The reform provides for three types of support measures for vulnerable adults according to their nature: voluntary, legal or judicial, and de facto.
Voluntary measures are those foreseen by a fully capable person in the event of a loss of faculties in the future, being preferential to all other measures of a legal and judicial nature, in accordance with the order of priority established in article 250 of the Civil Code, i.e. they are binding on the judge, thus complying with the principles of the UN Convention which, above all, considers respect for personal wishes.
The legal or judicial ones, curatorship and legal guardianship, will be agreed by the judge in the absence of voluntary provisions, or when these are ineffective.
The curatorship is the legal figure of permanent support to complement the capacity exclusively in those acts that the pronouncements of the judgement recognise, after justification, that the affected person cannot carry out responsibly.
Only exceptionally, if the disability is severe and prevents comprehension and reflection, the guardianship will be representative, i.e. it will include the power to act in the name and on behalf of the person in need of assistance.
The legal guardian is the legal figure of a provisional nature foreseen for those cases in which the person providing the support cannot carry out his or her function for whatever reason, a conflict of interests, the processing of an excuse formulated by the guardian if the judge deems it appropriate, or when in the judicial processing of the application for the adoption of support measures, the need to proceed with the administration of the assets is appreciated. Or in those cases in which, for whatever reason, the temporary establishment of one or more support measures is required.
Finally, guardianship is the de facto measure exercised by the person who provides the vulnerable person with the attention and care he/she needs to live with dignity and avoid abandonment, without there being any voluntary or judicial provisions to that effect.
Any person of legal age can make arrangements for all matters relating to their personal care and administration of their assets in the event of future incapacity. The law does not establish specific measures; everyone will know which ones suit their circumstances and needs, making possible an à la carte design that adapts to the particular reality of the person making the disposition.
Two figures are legally foreseen, as a channel for those who wish to express and record their wishes and preferences for the management of their future vulnerability.
The preventive appointment of a guardian, self-guardian, is one of the alternatives, by virtue of which a natural or legal person, or two or several persons may be appointed to exercise the necessary support simultaneously and jointly or successively as substitutes. It is also possible to delegate to the spouse or another person the choice of the future guardian from among the specified candidates.
In addition to the appointment of a guardian, all aspects of personal care and attention can be arranged, including all the daily activities necessary to lead a dignified life: food, health, medication, hygiene, which are provided in the private residence or in a specialised centre if necessary.
Economic resources are of the utmost importance; access to services in quantity and quality depends directly on the socio-economic level, which is why the correct administration of assets is essential.
In most cases, a retirement benefit, widowhood, etc., is the only income available, in others there will be an estate that requires management with a certain degree of specialisation or even professionalism, in order to obtain the maximum profitability that provides liquidity, preventing the conservation of assets from becoming a burden that harms the well-being of the vulnerable person,
Depending on the nature of the acts involved, the administration of assets is either ordinary or extraordinary. The former concerns the satisfaction of everyday needs: housing, food, clothing, medicines, health, hygiene, pocket money. The amount of these disbursements is adapted to the amount of the periodic and fixed personal income of the person concerned. The curator or guardian is not obliged to pay them at his or her own expense, and in the event of lack of liquidity, he or she is limited to requesting the appropriate assistance.

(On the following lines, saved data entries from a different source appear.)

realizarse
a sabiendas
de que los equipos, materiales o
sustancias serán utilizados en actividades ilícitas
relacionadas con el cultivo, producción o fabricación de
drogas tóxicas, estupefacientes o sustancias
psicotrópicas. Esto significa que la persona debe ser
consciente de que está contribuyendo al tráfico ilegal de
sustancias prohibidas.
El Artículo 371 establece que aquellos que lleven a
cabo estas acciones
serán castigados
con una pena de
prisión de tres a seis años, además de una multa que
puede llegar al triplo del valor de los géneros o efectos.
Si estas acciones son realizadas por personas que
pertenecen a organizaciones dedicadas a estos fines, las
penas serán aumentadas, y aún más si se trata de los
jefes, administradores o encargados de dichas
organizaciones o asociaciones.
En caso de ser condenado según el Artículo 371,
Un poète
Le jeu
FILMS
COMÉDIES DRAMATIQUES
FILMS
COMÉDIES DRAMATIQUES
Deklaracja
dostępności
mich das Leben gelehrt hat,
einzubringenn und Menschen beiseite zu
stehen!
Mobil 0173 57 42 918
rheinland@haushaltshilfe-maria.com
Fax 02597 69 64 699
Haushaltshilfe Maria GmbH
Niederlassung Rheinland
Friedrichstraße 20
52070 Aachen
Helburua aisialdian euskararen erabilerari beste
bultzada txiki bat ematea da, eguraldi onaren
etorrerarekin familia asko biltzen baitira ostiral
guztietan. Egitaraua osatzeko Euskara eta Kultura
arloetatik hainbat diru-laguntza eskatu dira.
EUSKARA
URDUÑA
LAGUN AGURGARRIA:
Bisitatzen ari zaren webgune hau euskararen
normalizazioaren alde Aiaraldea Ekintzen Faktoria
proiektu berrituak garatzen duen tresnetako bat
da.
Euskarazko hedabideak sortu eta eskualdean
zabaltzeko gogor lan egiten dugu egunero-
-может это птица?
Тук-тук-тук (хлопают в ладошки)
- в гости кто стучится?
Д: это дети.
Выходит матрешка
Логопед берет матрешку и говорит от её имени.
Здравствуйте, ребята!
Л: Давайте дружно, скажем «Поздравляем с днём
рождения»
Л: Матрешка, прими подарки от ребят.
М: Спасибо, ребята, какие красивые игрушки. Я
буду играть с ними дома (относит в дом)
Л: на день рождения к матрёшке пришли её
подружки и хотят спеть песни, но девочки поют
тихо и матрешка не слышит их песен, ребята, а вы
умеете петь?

It may be that circumstances make it necessary to dispose of some asset, for example to cover the costs of a residence, or simply as a means of profitability, undertaking acts of extraordinary administration that require judicial authorisation after justification of urgency, necessity and usefulness.
The preventive power of attorney is another instrument for anticipating support. A power of attorney can be granted with a subsistence clause in the event of supervening incapacity, or an exclusive power of attorney in the event of the aforementioned circumstance.
Both the self-authorisation and the preventive power of attorney must be executed in a public document before a notary and recorded in the margin of the declarant's or principal's birth certificate for the purpose of publicity vis-à-vis third parties, i.e. so that the voluntary provisions regarding support measures are known at the appropriate time and implemented with due effectiveness.
In both cases, we must not forget the control bodies, such as the formalisation of the inventory of assets, and the rendering of accounts as often as the interested party deems appropriate, normally annually, and the general account upon termination of the guardianship, or the verification of certain acts of administration. The most logical step would be to present the accounts to the court so that the Public Prosecutor's Office can review the operations and issue the corresponding report and the judge can approve them.